■ Task requirements: Select the lines of the records containing the word "folder" and list them.

■ Exercise inputs:
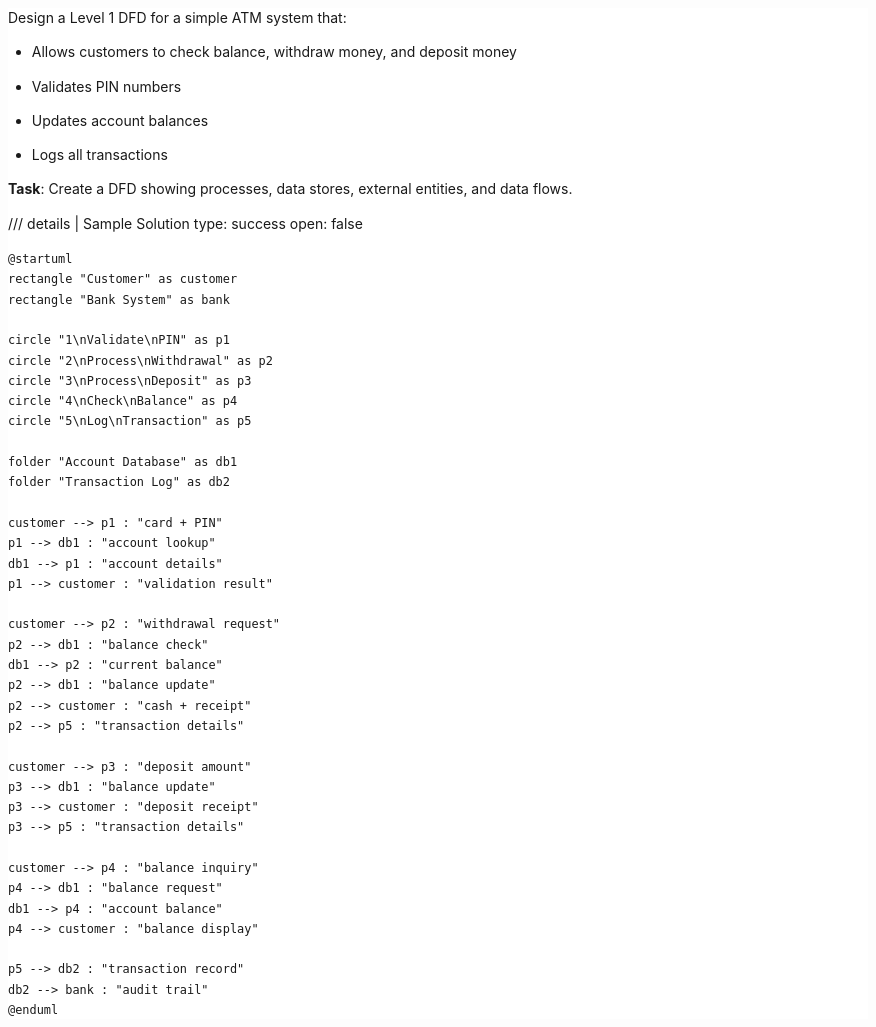 Design a Level 1 DFD for a simple ATM system that:

- Allows customers to check balance, withdraw money, and deposit money

- Validates PIN numbers

- Updates account balances

- Logs all transactions

**Task**: Create a DFD showing processes, data stores, external entities, and data flows.

/// details | Sample Solution
    type: success
    open: false

```kroki-plantuml
@startuml
rectangle "Customer" as customer
rectangle "Bank System" as bank

circle "1\nValidate\nPIN" as p1
circle "2\nProcess\nWithdrawal" as p2
circle "3\nProcess\nDeposit" as p3
circle "4\nCheck\nBalance" as p4
circle "5\nLog\nTransaction" as p5

folder "Account Database" as db1
folder "Transaction Log" as db2

customer --> p1 : "card + PIN"
p1 --> db1 : "account lookup"
db1 --> p1 : "account details"
p1 --> customer : "validation result"

customer --> p2 : "withdrawal request"
p2 --> db1 : "balance check"
db1 --> p2 : "current balance"
p2 --> db1 : "balance update"
p2 --> customer : "cash + receipt"
p2 --> p5 : "transaction details"

customer --> p3 : "deposit amount"
p3 --> db1 : "balance update"
p3 --> customer : "deposit receipt"
p3 --> p5 : "transaction details"

customer --> p4 : "balance inquiry"
p4 --> db1 : "balance request"
db1 --> p4 : "account balance"
p4 --> customer : "balance display"

p5 --> db2 : "transaction record"
db2 --> bank : "audit trail"
@enduml
```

■ Task output:
folder "Account Database" as db1
folder "Transaction Log" as db2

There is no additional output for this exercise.